Collected data entries:
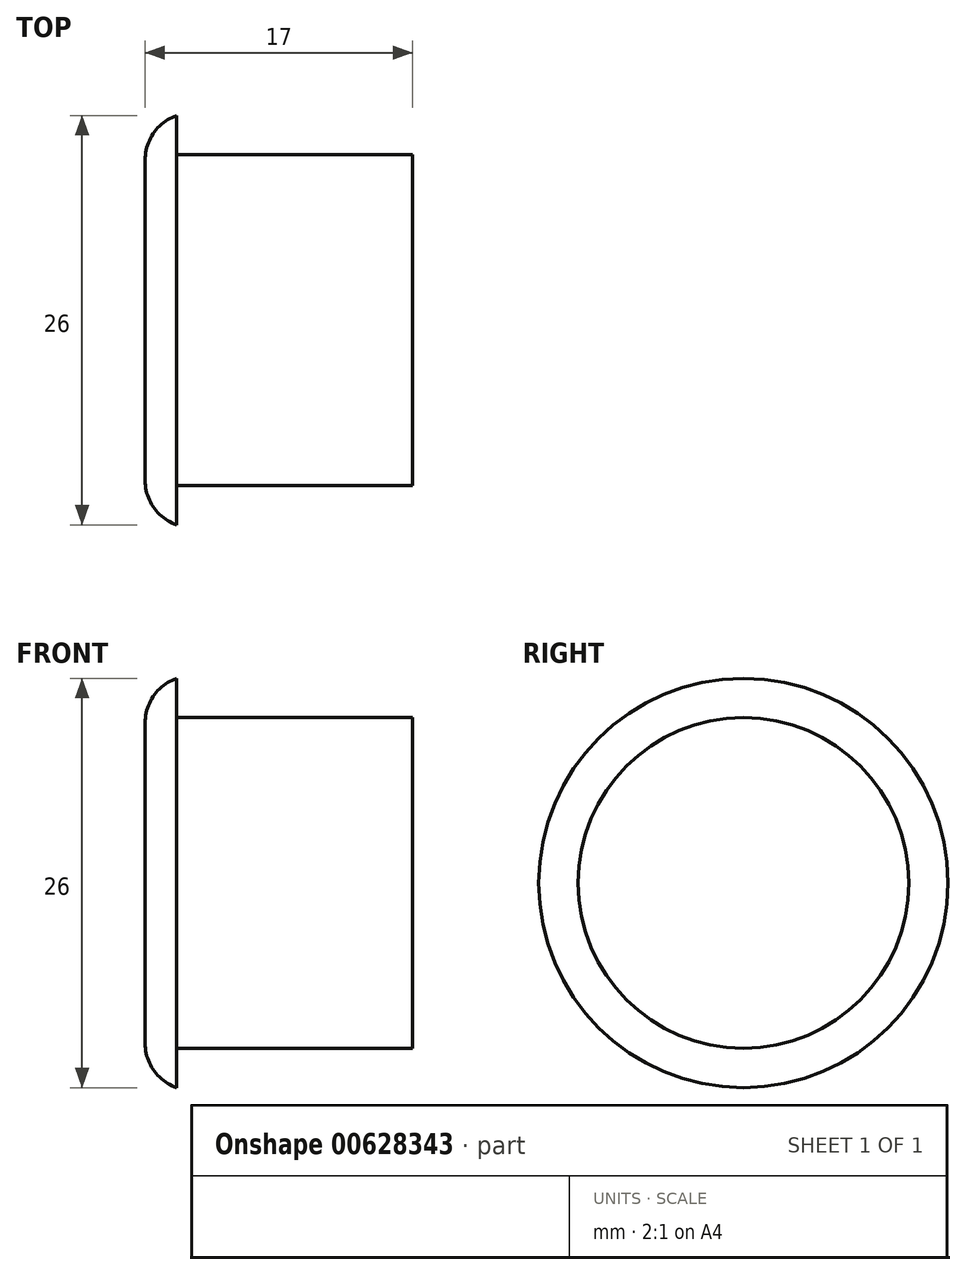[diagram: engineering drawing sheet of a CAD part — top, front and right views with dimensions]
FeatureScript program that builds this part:
annotation { "Feature Type Name" : "Feature", "Feature Type Description" : "" }
export const myFeature = defineFeature(function(context is Context, id is Id, definition is map)
    precondition{}
    {
        {
            var Q0;
            Q0=qCreatedBy(makeId("Right.planeOp"),FACE);
            var sketch = newSketch(context, id + "F0", { "sketchPlane" : qUnion([Q0])});
            skCircle(sketch, "E0", {"center": v(0, 0) * mm, "radius": 11 * mm});
            skCircle(sketch, "E1", {"center": v(0, 0) * mm, "radius": 38.5 * mm});
            skSolve(sketch);
        }
        {
            var Q0;
            Q0=makeQuery(id+"F0.imprint","IMPRINT",FACE,{"disambiguationData":[TD([[makeQuery(id+"F0.imprint","IMPRINT",EDGE,{"derivedFrom":sQuery(id+"F0.wireOp",EDGE,"E0")}),1.0]])]});
            var sketch = newSketch(context, id + "F1", { "sketchPlane" : qUnion([Q0])});
            skCircle(sketch, "E2", {"center": v(0, 0) * mm, "radius": 10.5 * mm});
            skCircle(sketch, "E3", {"center": v(0, 0) * mm, "radius": 13 * mm});
            skSolve(sketch);
        }
        {
            var Q0;
            Q0=makeQuery(id+"F1.imprint","IMPRINT",FACE,{"disambiguationData":[TD([[makeQuery(id+"F1.imprint","IMPRINT",EDGE,{"derivedFrom":sQuery(id+"F1.wireOp",EDGE,"E2")}),1.0]])]});
            extrude(context, id + "F2", {"entities" : qUnion([Q0]), "depth" : 15 * mm, "offsetDistance" : 25 * mm});
        }
        {
            var Q0;
            Q0=makeQuery(id+"F0.imprint","IMPRINT",FACE,{"disambiguationData":[TD([[makeQuery(id+"F0.imprint","IMPRINT",EDGE,{"derivedFrom":sQuery(id+"F0.wireOp",EDGE,"E0")}),1.0]])]});
            var sketch = newSketch(context, id + "F3", { "sketchPlane" : qUnion([Q0])});
            skCircle(sketch, "E4", {"center": v(0, 0) * mm, "radius": 13 * mm});
            skSolve(sketch);
        }
        {
            var Q0;
            Q0 = qSketchRegion(id + "F3", true);
            extrude(context, id + "F4", {"entities" : qUnion([Q0]), "operationType" : NewBodyOperationType.ADD, "depth" : -2 * mm, "offsetDistance" : 25 * mm});
        }
        {
            var Q0;
            Q0=makeQuery(id+"F4.opExtrude","CAP_EDGE",EDGE,{"disambiguationData":[OSD([sQuery(id+"F3.wireOp",EDGE,"E4")])],"isStart":false});
            fillet(context, id + "F5", {"entities" : qUnion([Q0]), "radius" : 3 * mm, "tangentPropagation" : true, "allowEdgeOverflow" : false});
        }
    });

* Exercise prompt
Update the part of the items that runs from their start through the line containing "export const myFeature", replacing "program" with "script" and leaving everything else unchanged. Leave the picture out of your answer.

* Answer for this exercise
[diagram: engineering drawing sheet of a CAD part — top, front and right views with dimensions]
FeatureScript script that builds this part:
annotation { "Feature Type Name" : "Feature", "Feature Type Description" : "" }
export const myFeature = defineFeature(function(context is Context, id is Id, definition is map)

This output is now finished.